** start Selection **

Parker defines elongation, as it pertains to o-rings: as an increase in the length expressed numerically as a percent of initial length. It is generally reported as ultimate elongation and further, like tensile strength, elongation is used throughout the industry as a quality assurance measure on production batches of elastomer materials.*
Okay, what’s all that really saying?
What we need to know when looking at how far an o-ring can stretch is:
The primary reason that’s important is especially the smaller the o-ring gets, there are applications where you have to be able to stretch it over a fitting, over some type of a ledge to get to the groove that you ultimately need to be able to get to.
Always consider the elongation when it comes to installation. With that, elongation gets measured by ASTM requirements in our physical properties. We talked about compression set, when we talked about tensile strength, we talked about abrasion resistance – they all fall within the ASTM D2000 requirements.
How that affects the different materials and the ratings for elongation. Let’s look at three of the most common materials that you work within the industrial marketplace. That being nitrile or NBR, FKM or fluorocarbon, and EPDM.

** end Selection **
** start Record list **

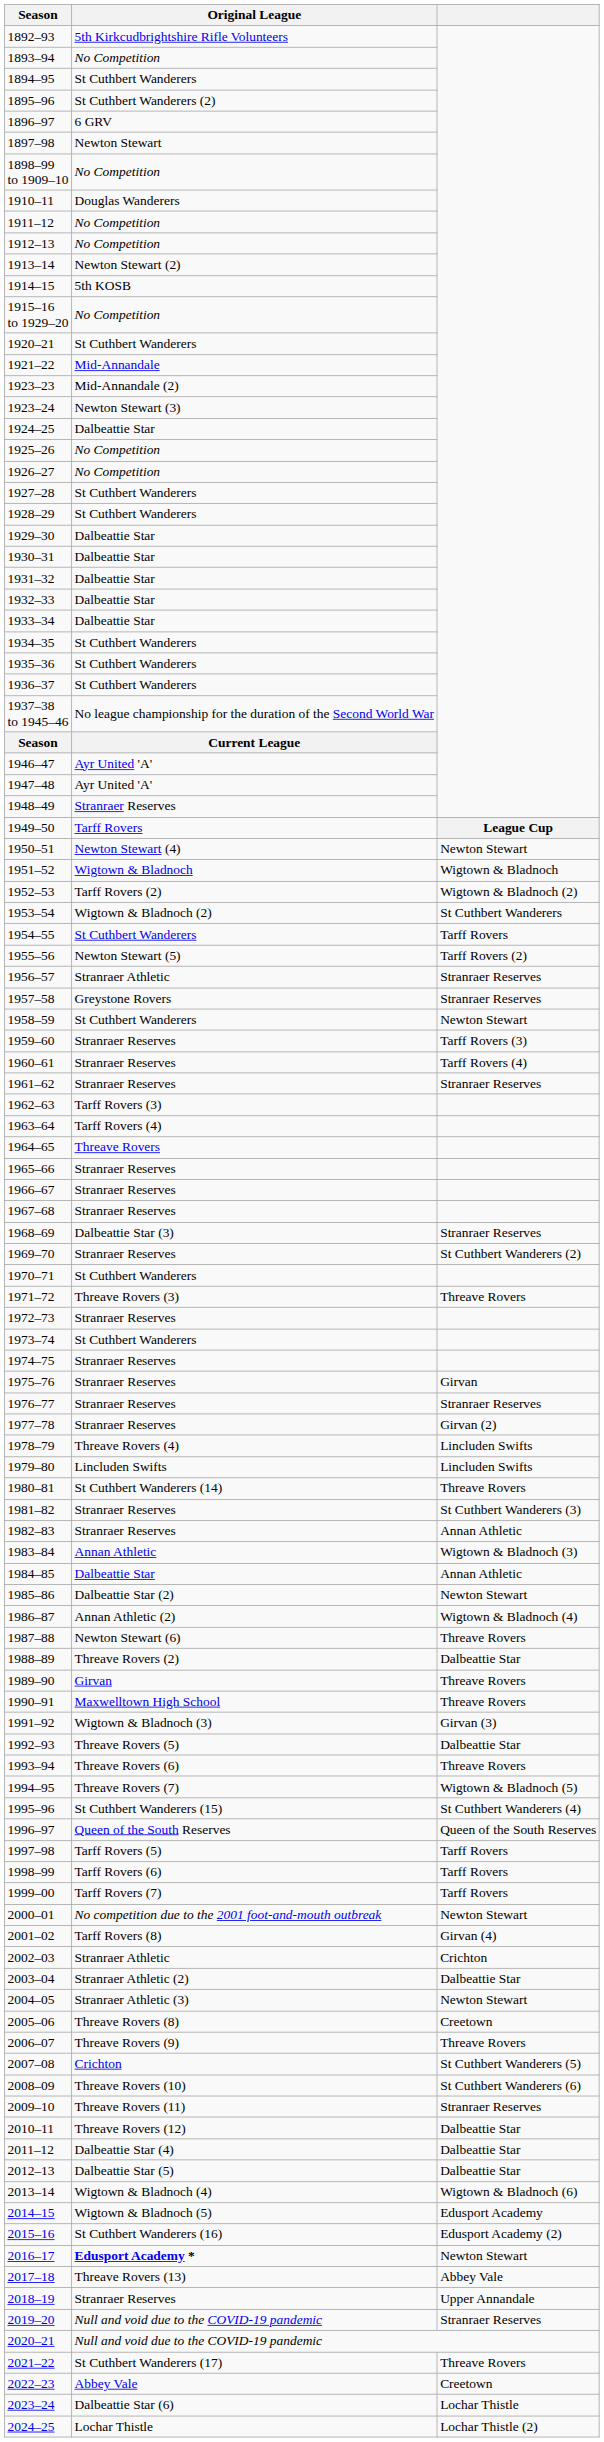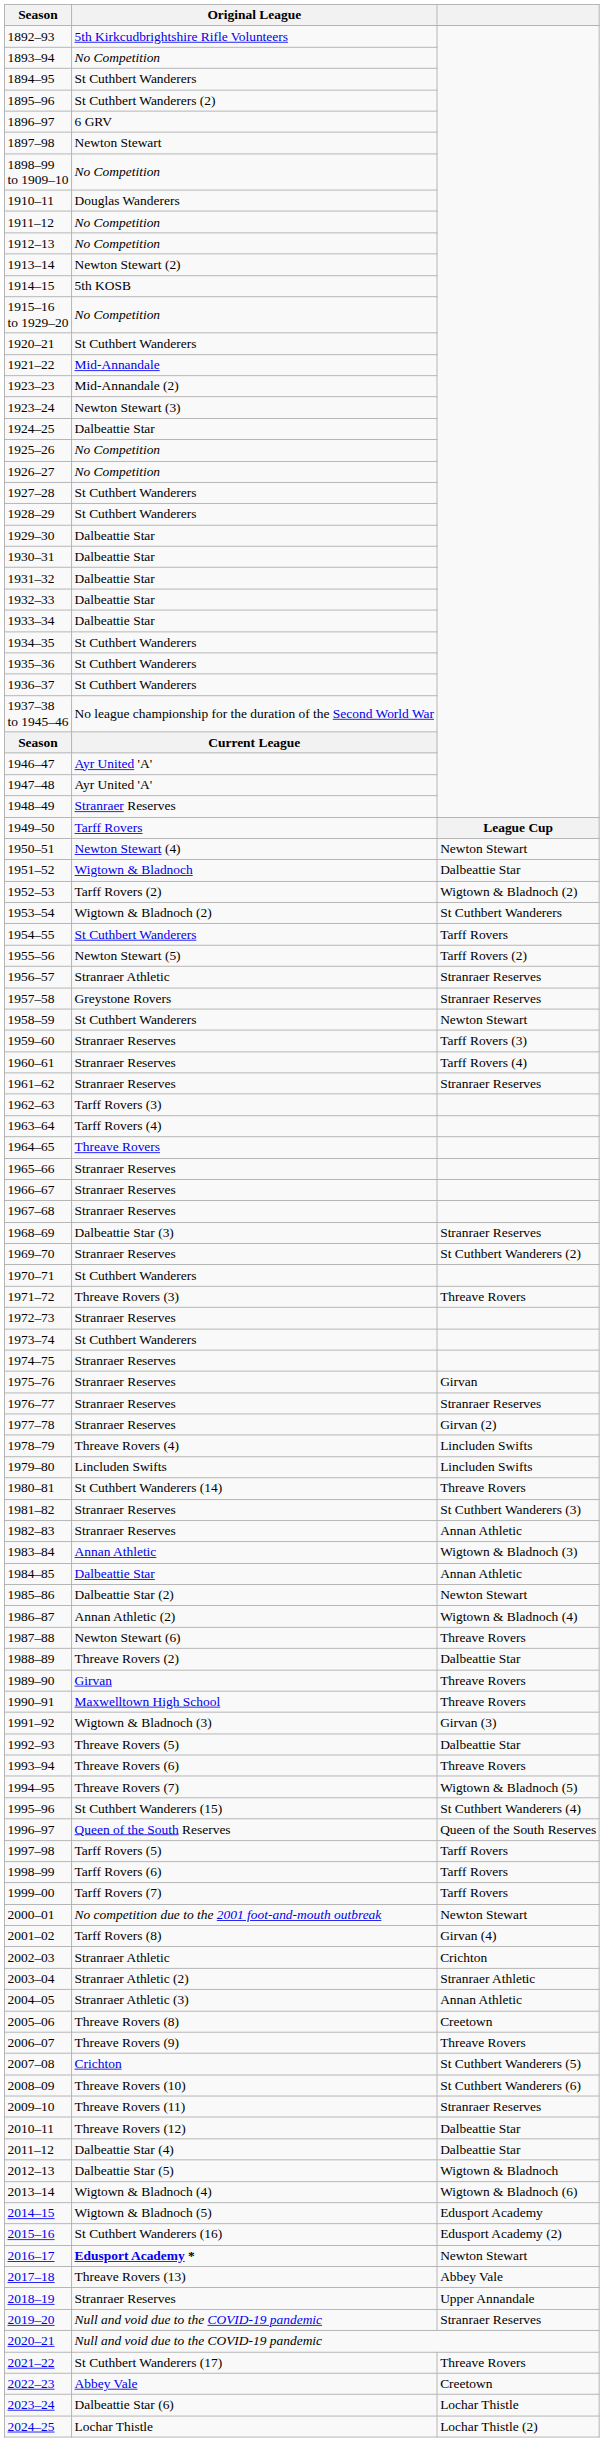1951–52 | column 3: Wigtown & Bladnoch -> Dalbeattie Star
2003–04 | column 3: Dalbeattie Star -> Stranraer Athletic
2004–05 | column 3: Newton Stewart -> Annan Athletic
2012–13 | column 3: Dalbeattie Star -> Wigtown & Bladnoch
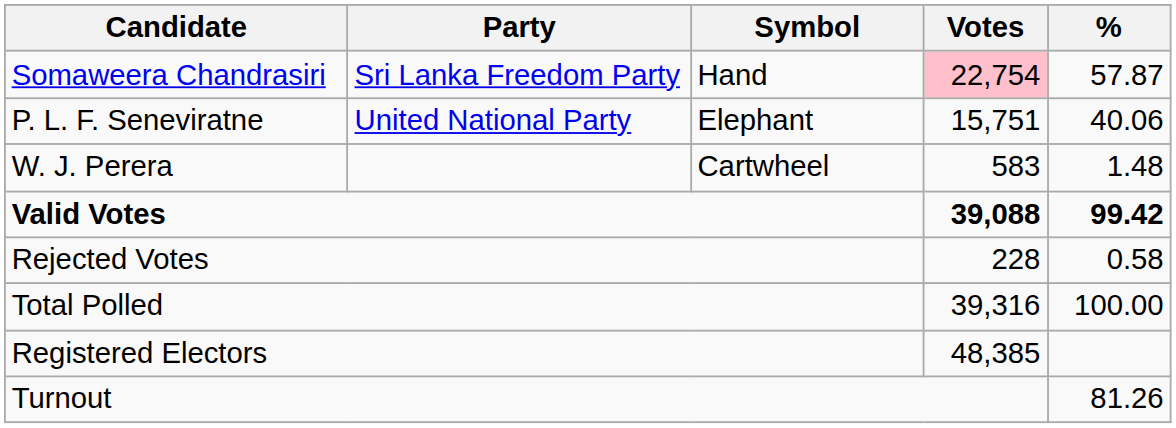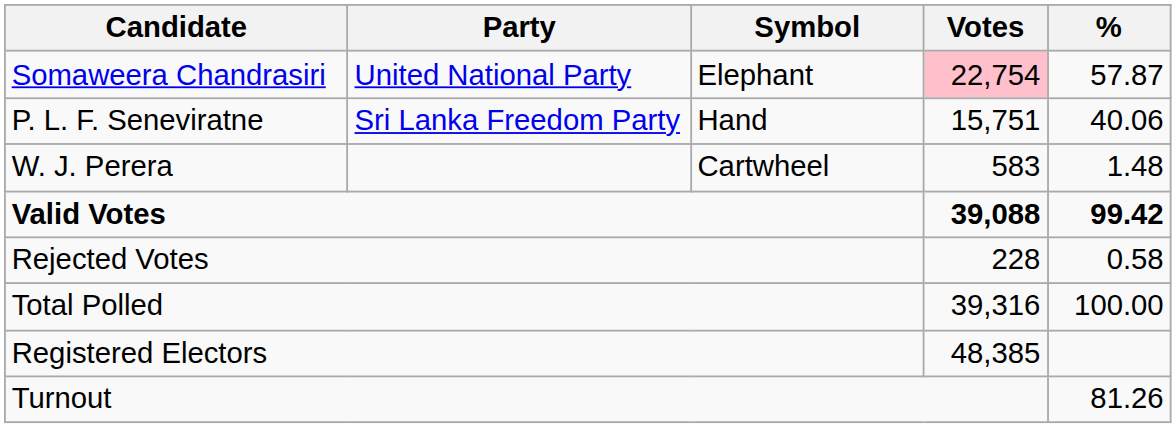Somaweera Chandrasiri | Party: Sri Lanka Freedom Party -> United National Party
Somaweera Chandrasiri | Symbol: Hand -> Elephant
P. L. F. Seneviratne | Party: United National Party -> Sri Lanka Freedom Party
P. L. F. Seneviratne | Symbol: Elephant -> Hand
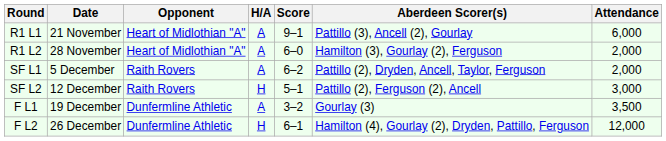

** end Record list **

* [List of tasks]
• 1. According to the o-ring elongation text, which requirements cover compression set, tensile strength, abrasion resistance and elongation?
• 2. Decide whether each statement agrees with the o-ring elongation text, answering yes or no and quoting the words that settle it:
(a) Elongation is expressed as a percent of the initial length.
(b) Elongation serves as a quality assurance measure on production batches of elastomer materials.
(c) Silicone is one of the three most common materials named.
• 3. Please resume the o-ring elongation text and carry it on from its final sentence.
The listing is separate material from the o-ring elongation text.

* [Answers to each task]
• 1. The ASTM D2000 requirements.

• 2.
(a) Yes: "an increase in the length expressed numerically as a percent of initial length"
(b) Yes: "elongation is used throughout the industry as a quality assurance measure on production batches of elastomer materials"
(c) No: "That being nitrile or NBR, FKM or fluorocarbon, and EPDM."

• 3.
A 70 durometer NBR o-ring, typically by ASTM D2000 requirements, will stretch 250%. In practicality, most quality compounds will exceed that significantly. In the case of a 70 durometer EPDM, you’re looking at a 200% stretch. Again, most compounds, quality compounds, will exceed that by a good measure.
The closer you get down to 100%, the tighter those variances will be. With an FKM or a fluorocarbon material – 75 durometer very common – now you’re looking at only 150% stretch. So from a pure base polymer standpoint standard compounds, these are your norms.
Let’s stay with the two common NBRs and FKMs. If the only thing I change is hardness and go from a 70 durometer nitrile to a 90 durometer nitrile, look what happens to my elongation. Now, my elongation is only 100%. Common applications for fittings and couplings etc. 90 durometer is a common durometer because of the properties that that hardness will give but also understand you can’t stretch it near as much as you can the 70 durometer nitrile. In the case of fkm also a significant hit from 150% for 75 durometer to only 100% for the 90 durometer.
Let’s throw one more variable in there. If compression set is a significant factor in your application, a peroxide cure o-ring is a common go to when it comes to compounds and materials.
Well, a sulfur-cured 70 durometer nitrile is really the baseline that we were comparing over here at 250%. But by going to a peroxide cure material, higher compression set material, one with a little higher tensile strength – look what happens to your elongation at the same 70 durometer hardness. Drops from 250% down to 125%
Base polymer, hardness, curing process all have an impact on elongation.
There’s some give and take as there is with most compounds and most elastomers when you’re trying to reach a particular physical property within that. Elongation just like any of the others.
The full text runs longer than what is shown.